--- Problem requirements ---
Copy out, word for word, the lines starting with the one that contains "เบิร์น ไปยัง โอซากา*" and going on through the end of the rows, including both ends.

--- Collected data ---

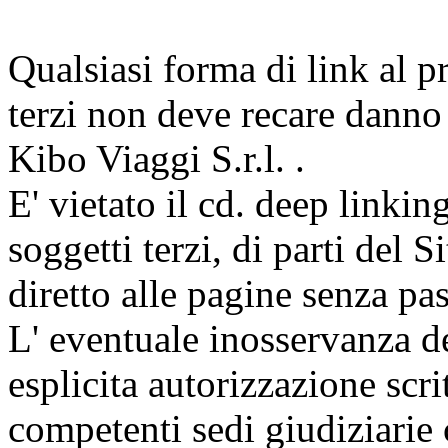
Qualsiasi forma di link al pr
terzi non deve recare danno 
Kibo Viaggi S.r.l. .
E' vietato il cd. deep linking 
soggetti terzi, di parti del
diretto alle pagine senza pa
L' eventuale inosservanza de
esplicita autorizzazione scri
competenti sedi giudiziarie c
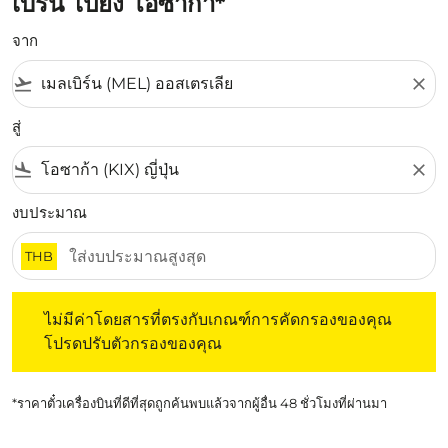
เบิร์น ไปยัง โอซากา*
จาก
flight_takeoff
close
สู่
flight_land
close
งบประมาณ
THB
ไม่มีค่าโดยสารที่ตรงกับเกณฑ์การคัดกรองของคุณ โปรดปรับต
ไม่มีค่าโดยสารที่ตรงกับเกณฑ์การคัดกรองของคุณ
โปรดปรับตัวกรองของคุณ
*ราคาตั๋วเครื่องบินที่ดีที่สุดถูกค้นพบแล้วจากผู้อื่น 48 ชั่วโมงที่ผ่านมา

--- Your solution ---
เบิร์น ไปยัง โอซากา*
จาก
flight_takeoff
close
สู่
flight_land
close
งบประมาณ
THB
ไม่มีค่าโดยสารที่ตรงกับเกณฑ์การคัดกรองของคุณ โปรดปรับต
ไม่มีค่าโดยสารที่ตรงกับเกณฑ์การคัดกรองของคุณ
โปรดปรับตัวกรองของคุณ
*ราคาตั๋วเครื่องบินที่ดีที่สุดถูกค้นพบแล้วจากผู้อื่น 48 ชั่วโมงที่ผ่านมา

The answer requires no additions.